Di samping itu, agenda revisi UU TNI justru akan melemahkan profesionalisme militer sendiri dan sangat berpotensi mengembalikan Dwi Fungsi TNI, dimana militer aktif bisa menduduki jabatan-jabatan sipil.
Dijelaskannya, perluasan penempatan TNI aktif pada jabatan sipil tidak sesuai prinsip profesionalisme TNI dan beresiko memunculkan masalah.
Ditambahkannya, revisi Pasal 47 Ayat 2 itu memungkinkan prajurit TNI aktif menduduki jabatan sipil di kementerian dan lembaga pemerintah. “Ini adalah kemunduran besar refomasi TNI, mengancam kembalinya Dwi Fungsi ABRI seperti pada masa Orde Baru, dimana militer tidak hanya menjaga pertahanan tetapi juga mengendalikan ruang-ruang sipil dan politik,” ungkapnya.
Bukan itu saja, penambahan usia pensiun menjadi 60 tahun dalam revisi ini tidak memperkuat pertahanan, tetapi memperburuk masalah di internal TNI, seperti surplus perwira tinggi dan stagnasi karir prajurit muda.
Di sisi lain, ia membeberkan, PSN yang terus dipaksakan di atas tanah-tanah adat Papua tanpa persetujuan penuh masyarakat adat selaku pemilik hak ulayat.
Disebutkan, proyek food estate di Merauke dan beragam proyek insfrastruktur lain tidak hanya menyebabkan perampasan tanah adat, juga membuka ruang militerisasi lewat pelibatan TNI dalam pengamanan proyek yang semakin mempersempit ruang hidup dan aspirasi masyarakat adat.
Mereka juga menilai revisi UU TNI dan keberadaan PSN saling berhubungan, dimana TNI diberikan ruang legal untuk masuk ke ranah sipil dan ekonomi, lalu digunakan mengamankan proyek-proyek pembangunan yang merampas ruang hidup rakyat Papua.
“Ini bukan sekedar pelanggaran terhadap Konstitusi dan semangat Reformasi 1998, tetapi juga pelanggaran hak-hak masyarakat adat Papua atas tanah, identitas, dan masa depannya,” tambah dia.
Untuk menghentikan siklus pelanggaran JAM dan pembangunan yang menindas, ia menyebut ada beberapa solusi berbasis pendekatan HAM dan partisipasi lokal, yakni mencabut pasal-pasal bermasalah dalam UU TNI.
DPR dan pemerintah harus menarik kembali atau merevisi ulang pasal-pasal dalam UU TNI yang memungkinkan militer aktif menduduki jabatan sipil. “Harus ditegaskan bahwa peran militer hanya di bidang pertahanan, bukan urusan sipil sesuai amanat reformasi dan UUD 1945,” katanya.
Kemudian sambung dia, menghentikan proyek PSN yang tidak berdasarkan persetujuan masyarakat adat.

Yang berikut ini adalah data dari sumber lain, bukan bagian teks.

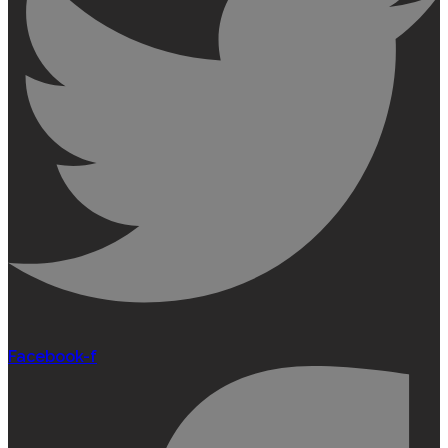
Facebook-f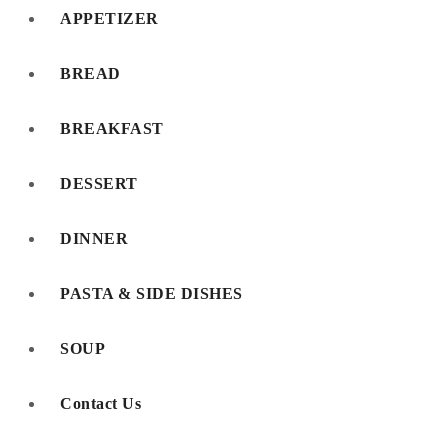
APPETIZER
BREAD
BREAKFAST
DESSERT
DINNER
PASTA & SIDE DISHES
SOUP
Contact Us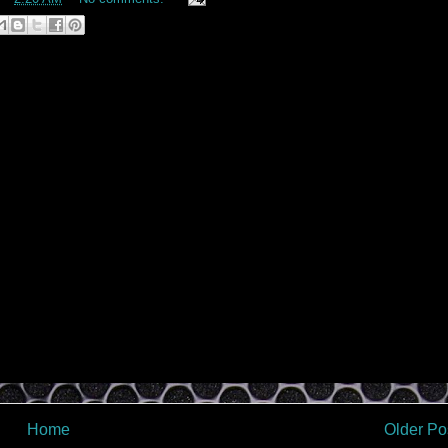
Home
Older Po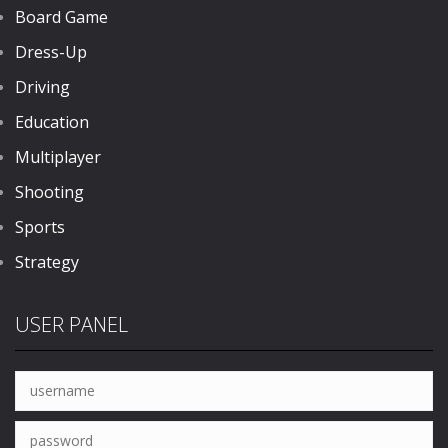
Board Game
Dress-Up
Driving
Education
Multiplayer
Shooting
Sports
Strategy
USER PANEL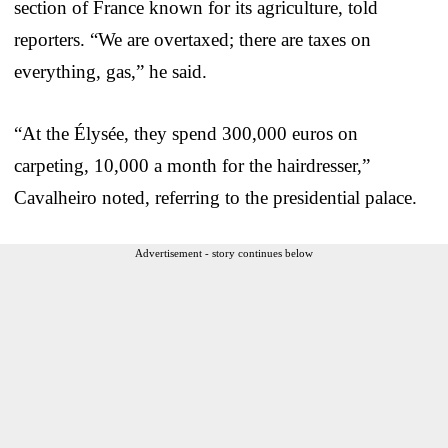
section of France known for its agriculture, told
reporters. “We are overtaxed; there are taxes on
everything, gas,” he said.
“At the Élysée, they spend 300,000 euros on
carpeting, 10,000 a month for the hairdresser,”
Cavalheiro noted, referring to the presidential palace.
Advertisement - story continues below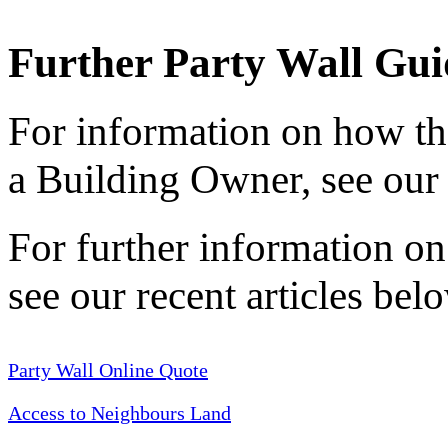
Further Party Wall Gui
For information on how the
a Building Owner, see ou
For further information on
see our recent articles belo
Party Wall Online Quote
Access to Neighbours Land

Pemerintah harus mengakui dan melindungi wilayah adat secara hukum serta menjamin hak hidup dan lingkungan masyarakat adat Papua.
Selanjutnya, membentuk komisi independen pemantau HAM dan reformasi militer di Papua. Pembentukan badan independen itu melibatkan Komnas HAM, LPSK, akademisi Papua, dan tokoh adat untuk menyusun peta jalan demiliterisasi Papua, memantau pelanggaran HAM oleh aparat negara, dan merekomendasikan sanksi atau reformasi kelembagaan.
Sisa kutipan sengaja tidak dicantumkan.